SAN FRANCISCO - A number of prominent AI academics and engineers have signed an open letter demanding that Amazon halts all sales of Rekognition, its facial recognition API, to law enforcement agencies due to its alleged bias against women and ethnic minorities.
The letter, entitled 'On Recent Research Auditing Commercial Facial Analysis Technology' and released on Wednesday, is comprised of over 55 signatures at the time of writing. Pointing to a 2018 MIT study suggesting that Amazon's Rekognition had an error rate of 31% on the task of gender classification for women of colour, those signing called on government to regulate the technology.
"There are currently no laws in place to audit Rekognition's use, Amazon has not disclosed who the customers are, nor what the error rates are across different intersectional demographics," the letter states. "How can we then ensure that this tool is not improperly being used?"
Rekognition came under heavy criticism last year following the release of the MIT Study. However, Amazon's General Manager of Artificial Intelligence, Matthew Wood, and VP of Global Public Policy, Michael Punke, leapt to its defense at the time, dismissing the research as 'misleading' and drawing 'false conclusions'. Now, the open letter directly refutes some of the criticisms made by Dr. Wood and Mr. Punke, saying that their response had been 'disappointing' and that they had misrepresented the technical details of the MIT study.
"We hope that the company will thoroughly examine all of its products and question whether they should currently be used by police. Mr. Punke writes that the company supports legislation to ensure that its products are not used in a manner that infringes civil liberties. We call on Amazon to stop selling Rekognition to law enforcement as such legislation and safeguards are not in place."
Explainability and bias in AI datasets are becoming increasing concerns for the public, governments, and businesses.

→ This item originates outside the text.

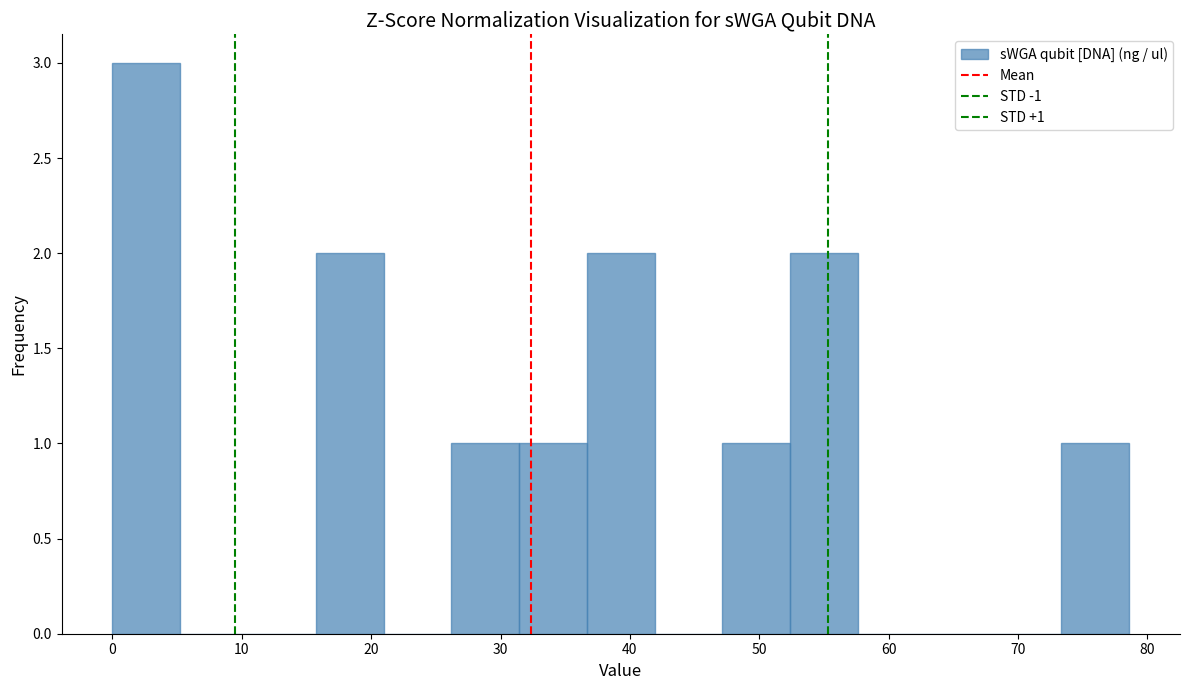

Over which range of the x-axis is the bar tallest?

0 to 5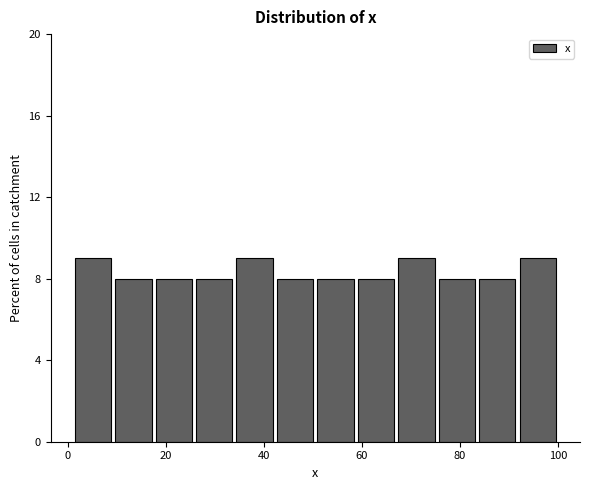

What is the height of the bar covering 42 to 50 on the x-axis? Neither the bar edges nor the heights are printed on the chart, so give them approximately, as read against the axes.

8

For example, when Microsoft came under similar fire after an earlier MIT study reported similar ethnic biases in their facial recognition software, the firm took measures to improve the accuracy of its facial recognition tool and pushed for legislation in Washington State to increase transparency around the use of facial recognition technologies in public.
Amazon declined to comment on the letter when asked by The NY Times on Wednesday.